:: EXERCISE OBJECTIVE ::
Write out each entry below exactly. Do not include the images.

(Stored items)

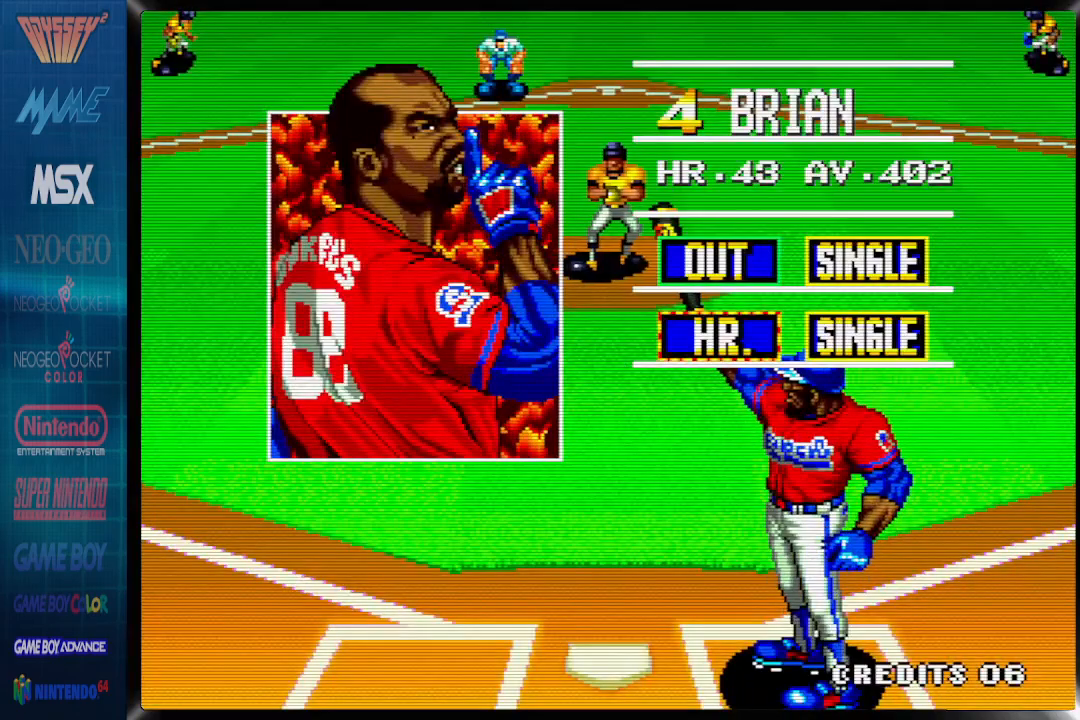
{"buttons": [], "events": []}
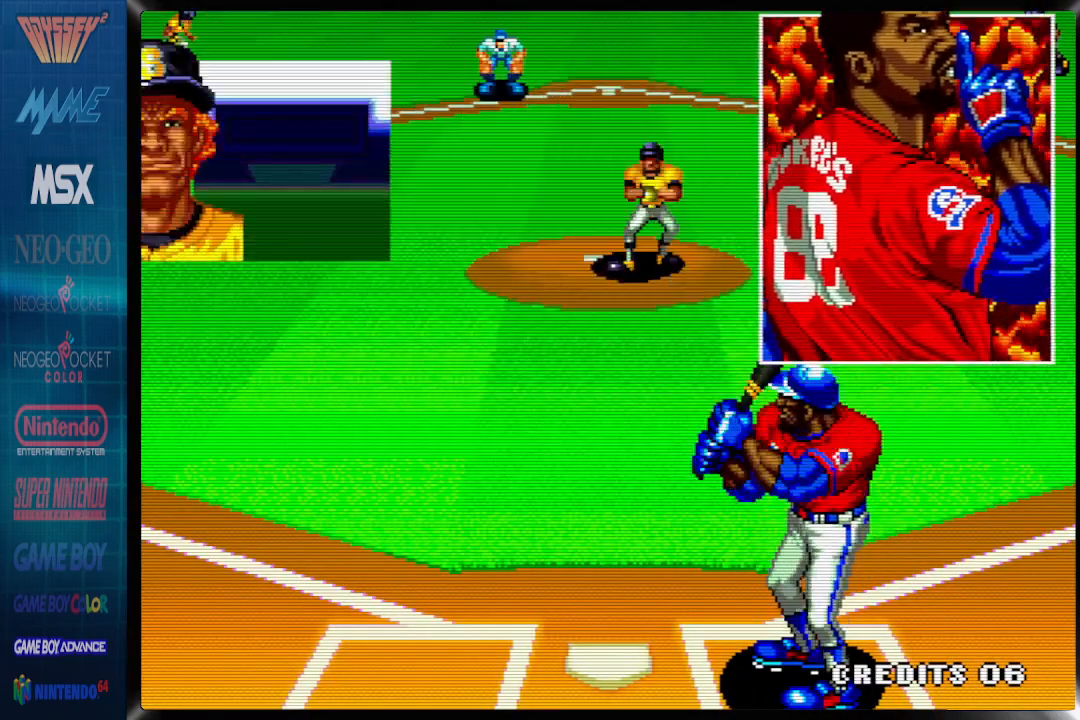
{"buttons": ["CROSS"], "events": [[367, "CROSS", "down"]]}
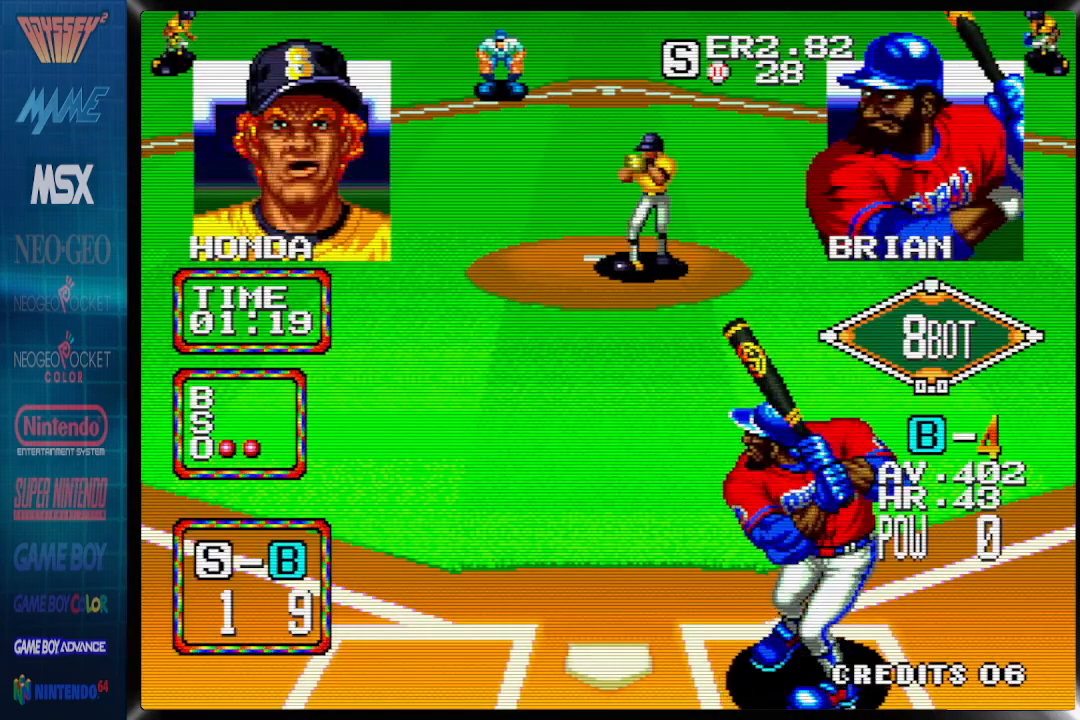
{"buttons": ["CROSS"], "events": []}
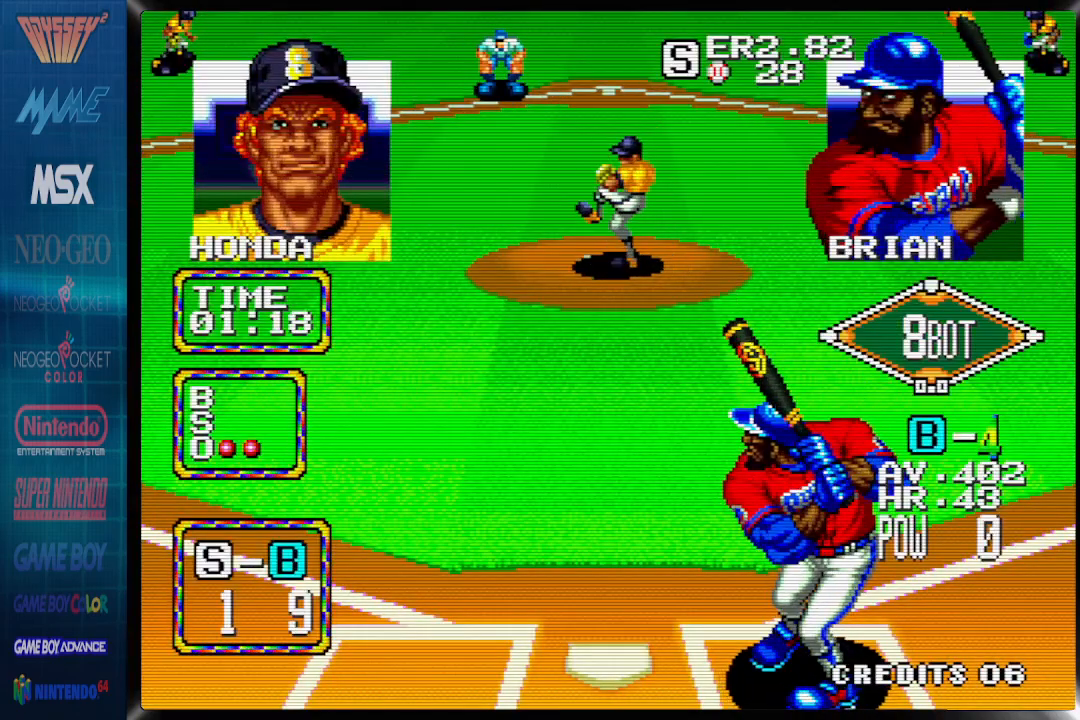
{"buttons": ["CROSS"], "events": []}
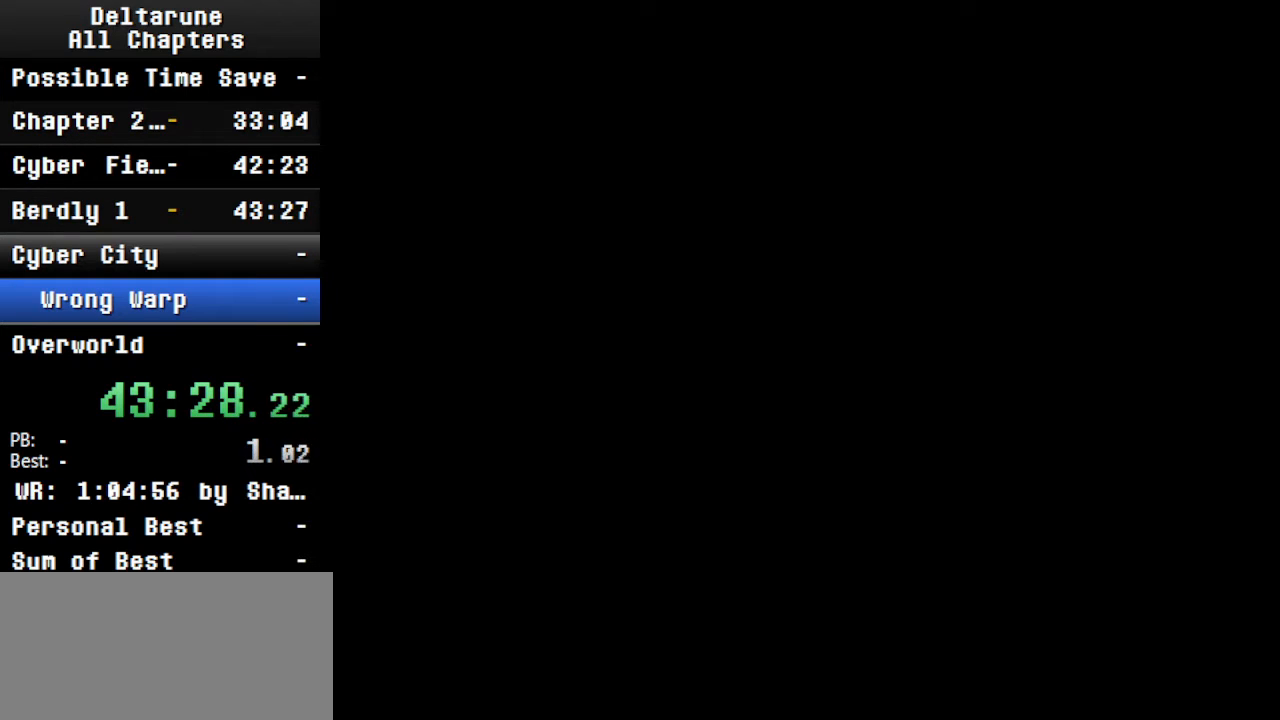
Gameplay with keyboard; each line is a JSON object with the keys held at the frame after it. "events" lists presses ("down") and releases ("up") of "c", "ctrl", "down", "left", "return", "right", "shift", "up", "x" and "z" between this image and that frame as [ms after this image, input, new state], when the widget could be followed in between. No other keys are recorded. Mouse input is not recorded.
{"keys": [], "events": []}
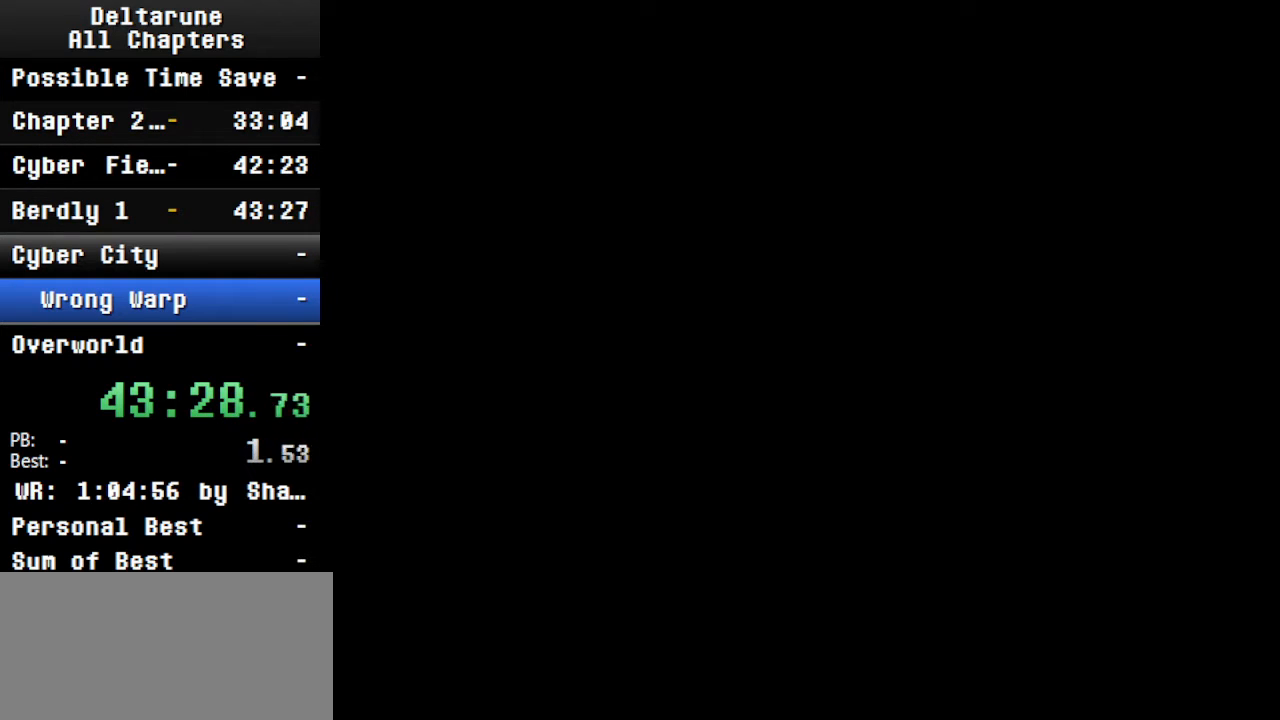
{"keys": ["ctrl"], "events": [[34, "ctrl", "down"], [367, "ctrl", "up"], [500, "ctrl", "down"]]}
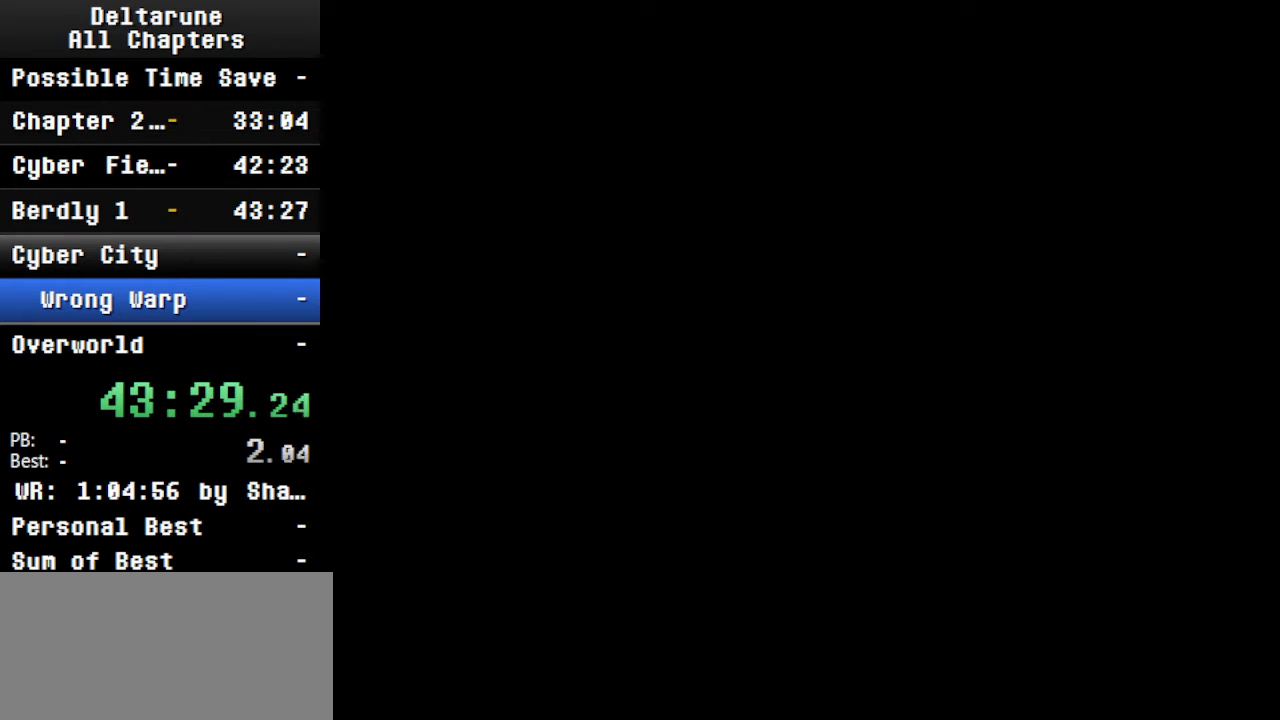
{"keys": ["ctrl", "shift"], "events": [[367, "shift", "down"]]}
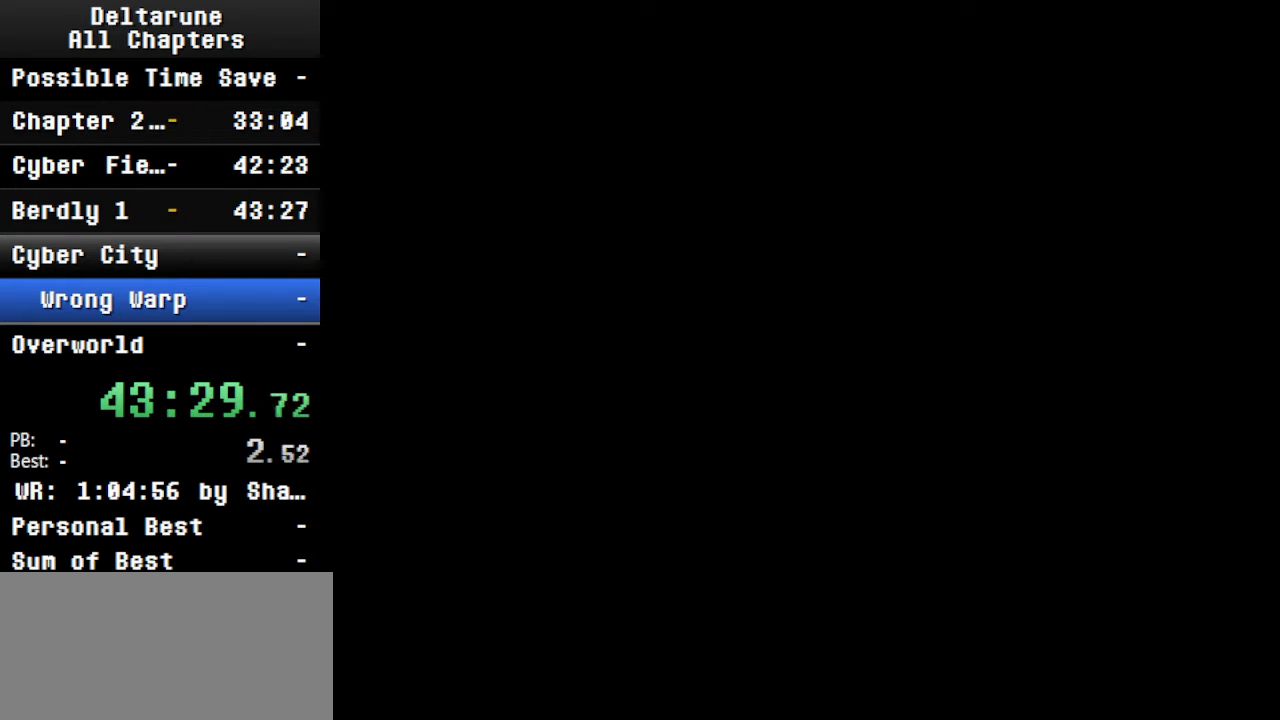
{"keys": ["ctrl"], "events": [[267, "ctrl", "up"], [267, "shift", "up"], [500, "ctrl", "down"]]}
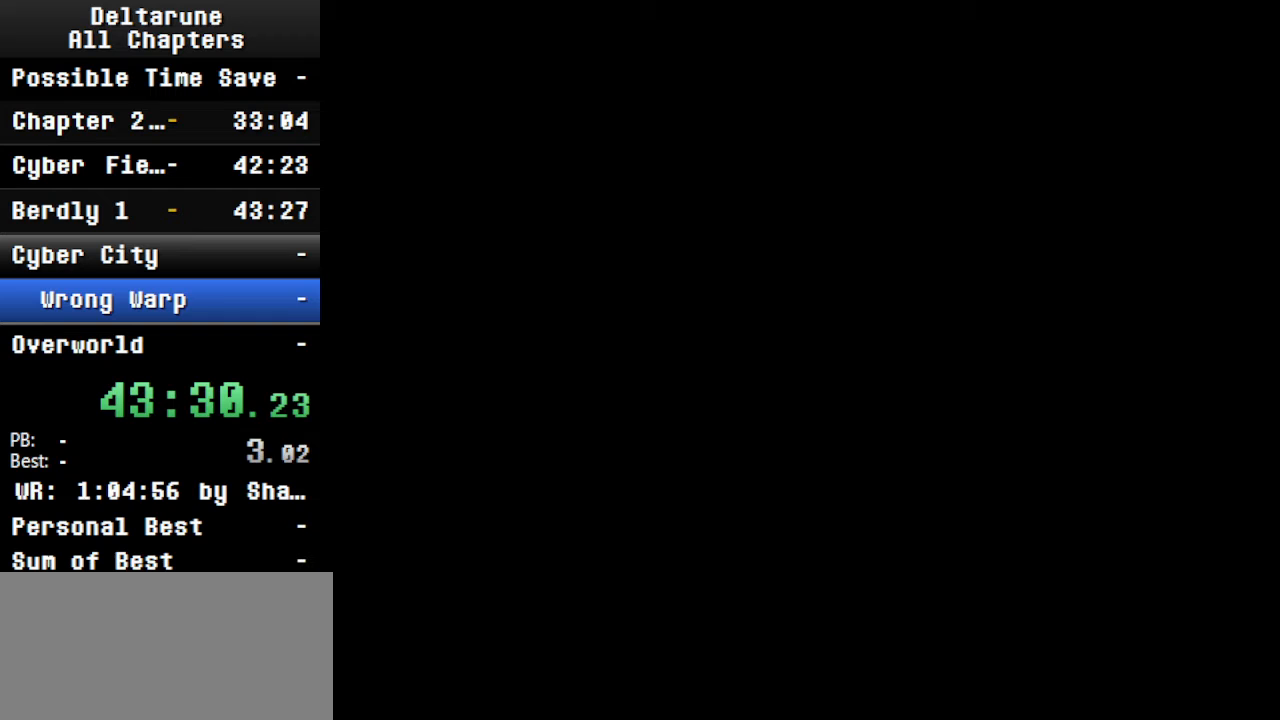
{"keys": ["ctrl", "shift"], "events": [[467, "shift", "down"]]}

:: FINISHED TASK ::
{"buttons": [], "events": []}
{"buttons": ["CROSS"], "events": [[367, "CROSS", "down"]]}
{"buttons": ["CROSS"], "events": []}
{"buttons": ["CROSS"], "events": []}
Gameplay with keyboard; each line is a JSON object with the keys held at the frame after it. "events" lists presses ("down") and releases ("up") of "c", "ctrl", "down", "left", "return", "right", "shift", "up", "x" and "z" between this image and that frame as [ms after this image, input, new state], when the widget could be followed in between. No other keys are recorded. Mouse input is not recorded.
{"keys": [], "events": []}
{"keys": ["ctrl"], "events": [[34, "ctrl", "down"], [367, "ctrl", "up"], [500, "ctrl", "down"]]}
{"keys": ["ctrl", "shift"], "events": [[367, "shift", "down"]]}
{"keys": ["ctrl"], "events": [[267, "ctrl", "up"], [267, "shift", "up"], [500, "ctrl", "down"]]}
{"keys": ["ctrl", "shift"], "events": [[467, "shift", "down"]]}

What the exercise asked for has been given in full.